Others were sceptical of the credentials of the new recommended levels. Robin Gray, 40, a graphic designer, enjoying a pint with colleagues, asked: "Why on earth should we trust the new figures, when they've admitted that the old ones were pulled out of a hat because they were easily divided by the days of the week?

"There was no scientific value in them, and I don't expect there is in the new ones either."

One colleague, Keith Freshwater, 20, said: "You may have the recommended figure somewhere in the back of your head, but you certainly don't ever go out thinking 'Ooh, I've had this many units this week, I'd better not have any more'."

On average, he said, he drinks a couple of pints a day, plus six or more on a Friday and Saturday night. "Safe levels for health don't worry me. The thing that worries me more is that I used to be able to drink more, and now I don't seem able to."

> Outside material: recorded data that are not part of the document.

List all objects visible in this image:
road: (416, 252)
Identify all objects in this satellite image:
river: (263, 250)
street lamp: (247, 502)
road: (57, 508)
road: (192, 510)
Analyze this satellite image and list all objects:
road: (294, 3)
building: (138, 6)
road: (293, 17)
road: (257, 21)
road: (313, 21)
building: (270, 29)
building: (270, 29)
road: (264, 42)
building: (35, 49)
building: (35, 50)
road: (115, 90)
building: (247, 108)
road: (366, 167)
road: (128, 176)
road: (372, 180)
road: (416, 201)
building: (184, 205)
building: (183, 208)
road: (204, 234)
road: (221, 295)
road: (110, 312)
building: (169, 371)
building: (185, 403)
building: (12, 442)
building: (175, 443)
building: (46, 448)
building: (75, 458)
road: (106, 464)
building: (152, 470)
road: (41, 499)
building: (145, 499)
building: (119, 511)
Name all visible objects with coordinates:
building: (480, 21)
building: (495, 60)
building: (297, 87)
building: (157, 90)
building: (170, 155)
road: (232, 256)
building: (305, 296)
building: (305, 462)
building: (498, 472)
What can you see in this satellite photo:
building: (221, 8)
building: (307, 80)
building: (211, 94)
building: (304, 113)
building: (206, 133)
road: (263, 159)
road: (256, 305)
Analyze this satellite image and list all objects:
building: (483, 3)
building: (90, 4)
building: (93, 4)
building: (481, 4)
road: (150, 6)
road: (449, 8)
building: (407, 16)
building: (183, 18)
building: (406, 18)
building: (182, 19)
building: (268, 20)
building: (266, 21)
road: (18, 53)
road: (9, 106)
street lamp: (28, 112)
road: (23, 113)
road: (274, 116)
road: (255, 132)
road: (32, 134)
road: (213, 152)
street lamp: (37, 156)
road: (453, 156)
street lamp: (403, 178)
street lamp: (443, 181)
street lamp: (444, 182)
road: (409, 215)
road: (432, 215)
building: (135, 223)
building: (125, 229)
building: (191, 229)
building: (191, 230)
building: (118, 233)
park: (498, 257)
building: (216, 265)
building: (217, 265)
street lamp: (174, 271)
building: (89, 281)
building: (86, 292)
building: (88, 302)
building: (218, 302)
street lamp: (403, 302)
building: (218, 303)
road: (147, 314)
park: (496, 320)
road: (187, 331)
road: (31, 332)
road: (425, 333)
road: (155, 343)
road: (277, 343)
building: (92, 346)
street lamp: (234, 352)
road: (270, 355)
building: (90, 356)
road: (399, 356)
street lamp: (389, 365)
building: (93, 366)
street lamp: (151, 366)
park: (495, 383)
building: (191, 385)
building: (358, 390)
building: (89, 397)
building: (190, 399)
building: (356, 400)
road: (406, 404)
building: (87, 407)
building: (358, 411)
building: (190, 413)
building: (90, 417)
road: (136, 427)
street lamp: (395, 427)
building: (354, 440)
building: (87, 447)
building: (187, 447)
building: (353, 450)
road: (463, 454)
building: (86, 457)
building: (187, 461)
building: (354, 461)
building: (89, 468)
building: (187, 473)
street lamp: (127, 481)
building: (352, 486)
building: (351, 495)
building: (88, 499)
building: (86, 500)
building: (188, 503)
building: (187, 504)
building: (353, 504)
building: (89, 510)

Hangovers, driving and cost were all cited as more effective deterrents than health worries. Natasha Longworth, 19, a student who admits to drinking well over the old recommended levels, said: "What you think about when you drink is how you are going to feel the next morning - that's all."

Paul Webster, a businessmen in his 40s, accused the Government of bad timing. "Why are they encouraging people to drink a bit more at exactly the same time as they are running a campaign against drink-driving?" he asked.

As the lunchtime trade departed, retired seaman Peter Barnes was still standing at the bar.

He is there every day, he says, from "midday till, well, let's say teatime". And he admitted: "I can't honestly say I've never heard about any of these levels. The only thing that sends me home each day is the bloody price of a pint."